HPP purchased the Quixote business in 2022 for $360M but had struggled to turn a profit from the acquisition. HPP is working to make Quixote “earnings-neutral” by the end of this year, Coleman said. 

Another major milestone coming up later this year is the maturity of a $1.1B CMBS loan for which HPP and Blackstone are responsible. HPP’s share of the debt is $566M, filings show. The debt is backed by Sunset Gower Studios, Sunset Las Palmas Studios and Sunset Bronson Studios as well as office properties 6040 Sunset, Harlow and Netflix-leased Icon, Cue and Epic. 
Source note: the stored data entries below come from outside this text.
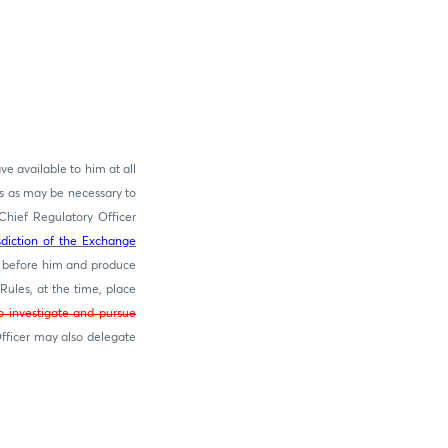
ve available to him at all
s as may be necessary to
Chief Regulatory Officer
isdiction of the Exchange
 before him and produce
Rules, at the time, place
o investigate and pursue
fficer may also delegate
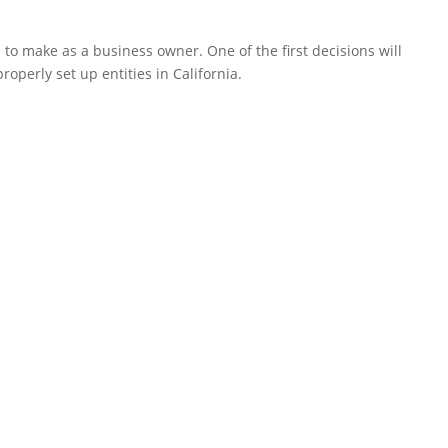
to make as a business owner. One of the first decisions will
operly set up entities in California.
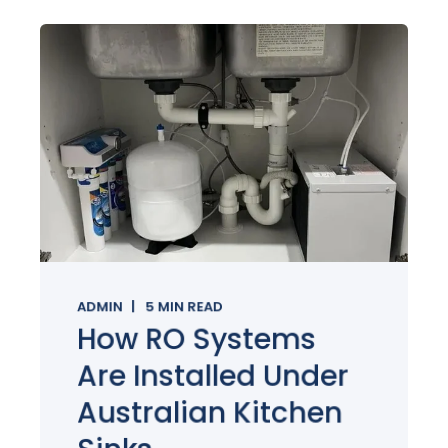
ADMIN
5
MIN READ
How RO Systems
Are Installed Under
Australian Kitchen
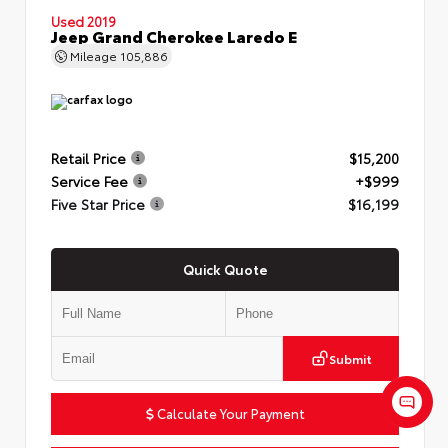
Used 2019
Jeep Grand Cherokee Laredo E
Mileage
105,886
Retail Price
$15,200
Service Fee
+$999
Five Star Price
$16,199
Quick Quote
Submit
Calculate Your Payment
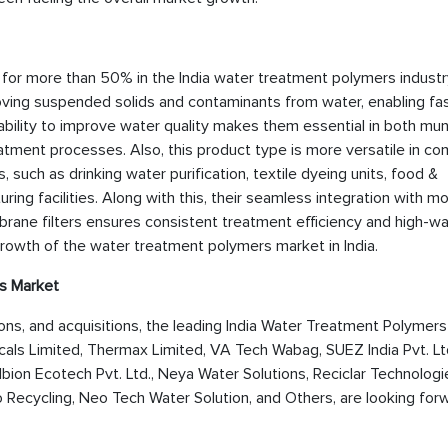
 for more than 50% in the India water treatment polymers industry
emoving suspended solids and contaminants from water, enabling fa
ability to improve water quality makes them essential in both mun
atment processes. Also, this product type is more versatile in c
, such as drinking water purification, textile dyeing units, food &
ng facilities. Along with this, their seamless integration with m
brane filters ensures consistent treatment efficiency and high-w
 growth of the water treatment polymers market in India.
s Market
tions, and acquisitions, the leading India Water Treatment Polymer
ls Limited, Thermax Limited, VA Tech Wabag, SUEZ India Pvt. Ltd
bion Ecotech Pvt. Ltd., Neya Water Solutions, Reciclar Technologi
lo Recycling, Neo Tech Water Solution, and Others, are looking for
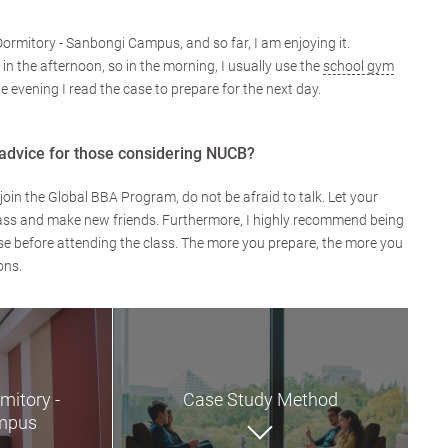
Dormitory - Sanbongi Campus, and so far, I am enjoying it.
 in the afternoon, so in the morning, I usually use the
school gym
he evening I read the case to prepare for the next day.
advice for those considering NUCB?
join the Global BBA Program, do not be afraid to talk. Let your
 class and make new friends. Furthermore, I highly recommend being
e before attending the class. The more you prepare, the more you
ons.
mitory -
Case Study Method
mpus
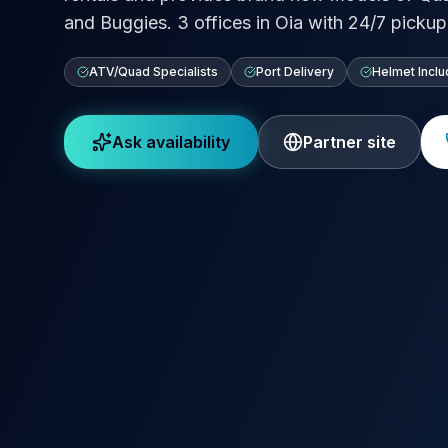
and Buggies. 3 offices in Oia with 24/7 pickup 
ATV/Quad Specialists
Port Delivery
Helmet Incl
Ask availability
Partner site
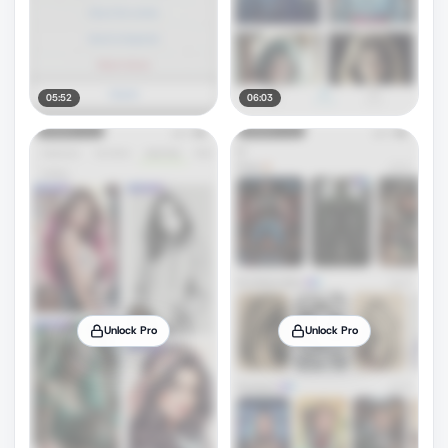
05:52
06:03
Unlock Pro
Unlock Pro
Netflix is HPP’s second-largest tenant, occupying 722K SF, and its lease is slated to expire in 2031. Reports that Netflix was interested in buying the Studio City studio campus, Radford Studio Center, sparked concerns about the streaming media giant potentially decamping from its Hollywood offices to Radford.  

Coleman brushed aside those concerns, noting that the office space at the facility was long-term leased to CBS.

“Whether or not they buy it is really up to them,” he said. “But it's not going to interfere with our relationship with them and our conversations with them going forward.” 

Further details on HPP's negotiations with Netflix, and how it will deal with an upcoming loan maturity that could be significantly impacted by Netflix’s decision-making, were scarce. 

“We continue to work with our partner on a resolution for the Hollywood Media Portfolio loan maturity,” HPP Chief Financial Officer Harout Diramerian said. “Conversations with the lender, as well as those with Netflix regarding their long-term space needs, are productive and ongoing.”